- **Activity**
In your copy of the entries, please include no pictures and return every word exactly.

- **Provided records**
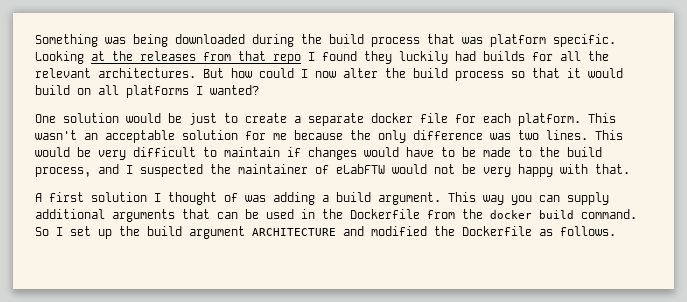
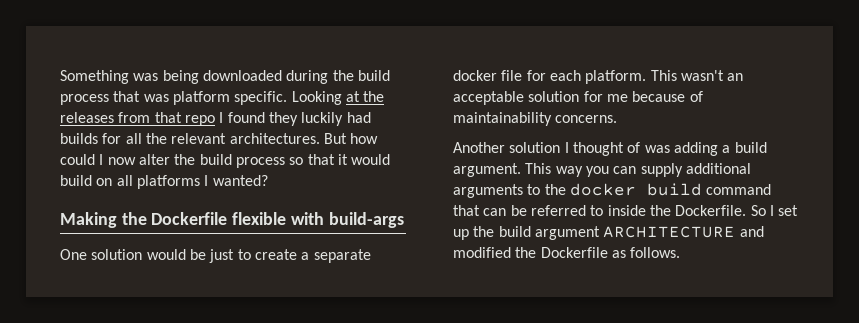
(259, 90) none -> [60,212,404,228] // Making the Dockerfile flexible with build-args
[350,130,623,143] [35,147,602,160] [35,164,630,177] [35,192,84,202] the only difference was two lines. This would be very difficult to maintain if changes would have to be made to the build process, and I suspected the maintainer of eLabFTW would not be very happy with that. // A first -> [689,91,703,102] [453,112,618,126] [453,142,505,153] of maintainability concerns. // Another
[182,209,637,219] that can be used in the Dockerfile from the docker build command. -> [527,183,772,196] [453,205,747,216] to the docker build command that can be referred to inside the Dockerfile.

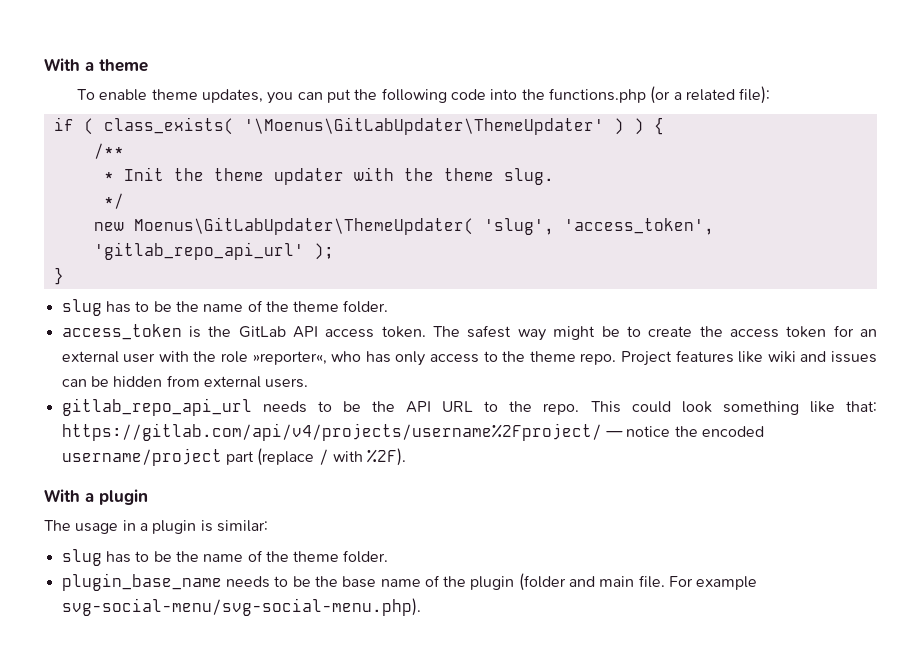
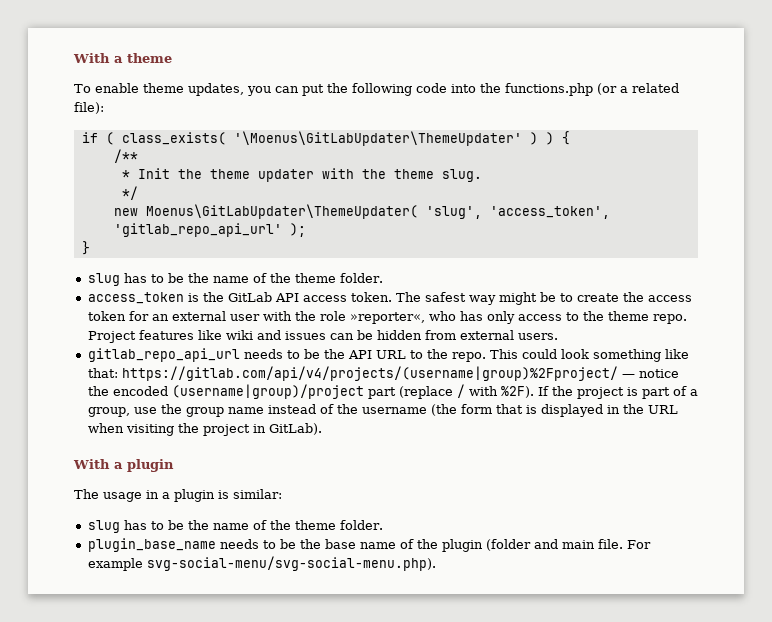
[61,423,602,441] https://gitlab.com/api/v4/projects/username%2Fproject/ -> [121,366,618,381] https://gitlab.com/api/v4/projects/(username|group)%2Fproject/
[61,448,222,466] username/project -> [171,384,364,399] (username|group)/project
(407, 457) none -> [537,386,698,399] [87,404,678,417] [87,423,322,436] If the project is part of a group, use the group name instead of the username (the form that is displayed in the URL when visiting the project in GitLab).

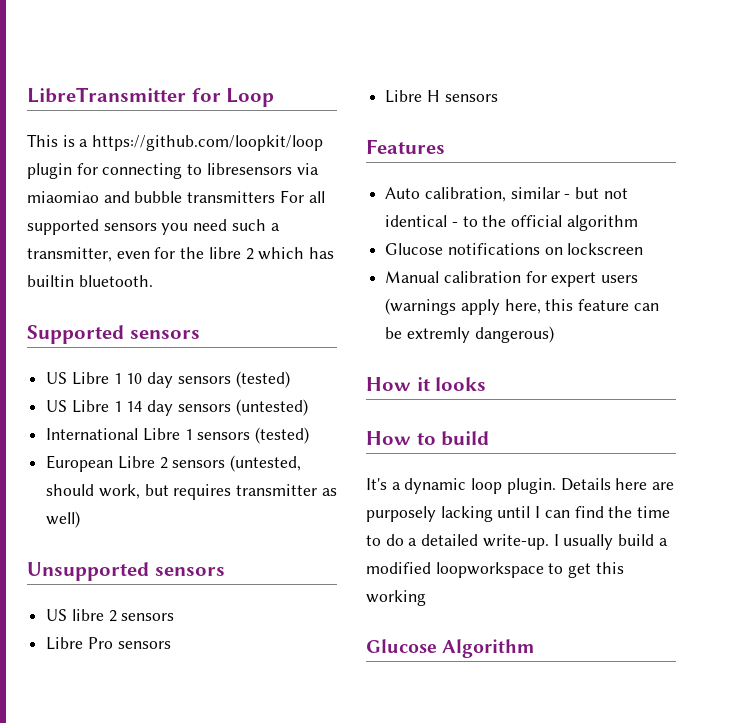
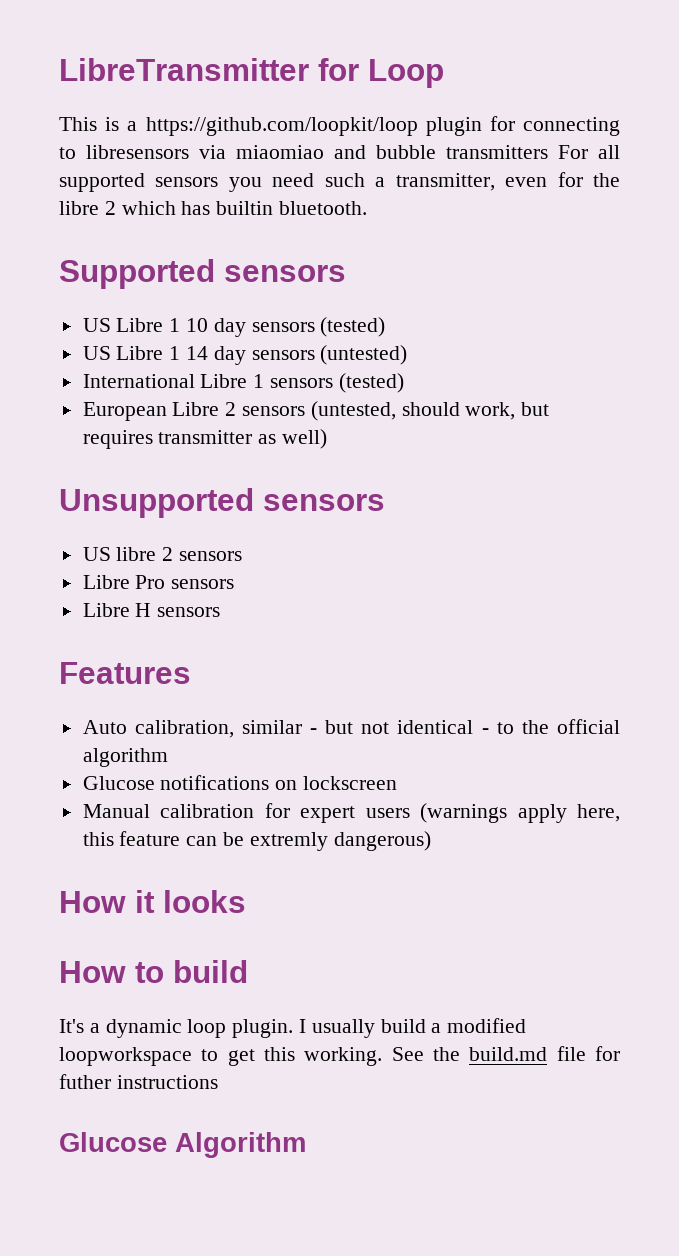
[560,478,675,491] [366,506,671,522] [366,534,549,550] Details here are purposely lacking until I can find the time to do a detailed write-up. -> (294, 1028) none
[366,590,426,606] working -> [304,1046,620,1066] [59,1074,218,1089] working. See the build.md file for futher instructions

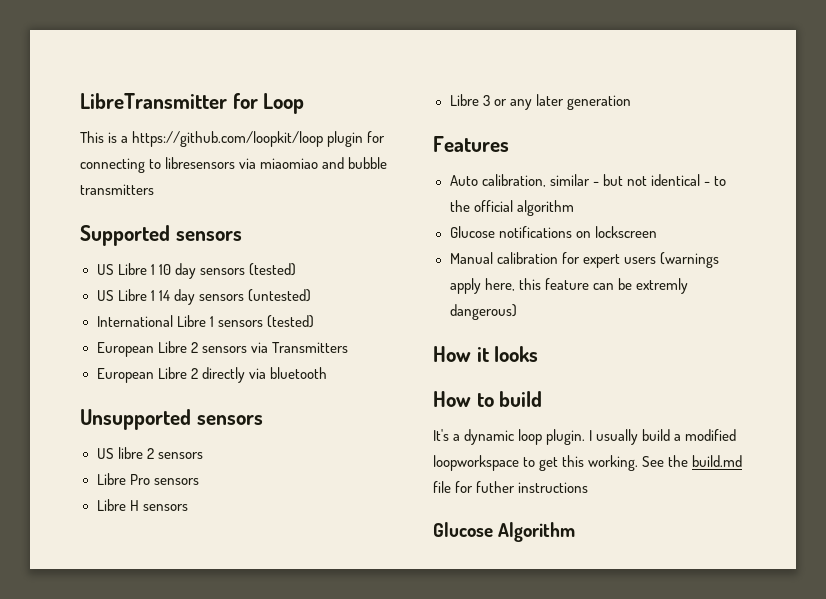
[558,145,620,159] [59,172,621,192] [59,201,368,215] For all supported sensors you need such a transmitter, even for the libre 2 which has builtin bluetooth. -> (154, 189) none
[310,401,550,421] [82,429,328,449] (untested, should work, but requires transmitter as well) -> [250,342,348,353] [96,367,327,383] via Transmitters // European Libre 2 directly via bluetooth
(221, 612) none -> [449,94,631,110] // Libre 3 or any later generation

- **Written answer**
(259, 90) none -> [60,212,404,228] // Making the Dockerfile flexible with build-args
[350,130,623,143] [35,147,602,160] [35,164,630,177] [35,192,84,202] the only difference was two lines. This would be very difficult to maintain if changes would have to be made to the build process, and I suspected the maintainer of eLabFTW would not be very happy with that. // A first -> [689,91,703,102] [453,112,618,126] [453,142,505,153] of maintainability concerns. // Another
[182,209,637,219] that can be used in the Dockerfile from the docker build command. -> [527,183,772,196] [453,205,747,216] to the docker build command that can be referred to inside the Dockerfile.

[61,423,602,441] https://gitlab.com/api/v4/projects/username%2Fproject/ -> [121,366,618,381] https://gitlab.com/api/v4/projects/(username|group)%2Fproject/
[61,448,222,466] username/project -> [171,384,364,399] (username|group)/project
(407, 457) none -> [537,386,698,399] [87,404,678,417] [87,423,322,436] If the project is part of a group, use the group name instead of the username (the form that is displayed in the URL when visiting the project in GitLab).

[560,478,675,491] [366,506,671,522] [366,534,549,550] Details here are purposely lacking until I can find the time to do a detailed write-up. -> (294, 1028) none
[366,590,426,606] working -> [304,1046,620,1066] [59,1074,218,1089] working. See the build.md file for futher instructions

[558,145,620,159] [59,172,621,192] [59,201,368,215] For all supported sensors you need such a transmitter, even for the libre 2 which has builtin bluetooth. -> (154, 189) none
[310,401,550,421] [82,429,328,449] (untested, should work, but requires transmitter as well) -> [250,342,348,353] [96,367,327,383] via Transmitters // European Libre 2 directly via bluetooth
(221, 612) none -> [449,94,631,110] // Libre 3 or any later generation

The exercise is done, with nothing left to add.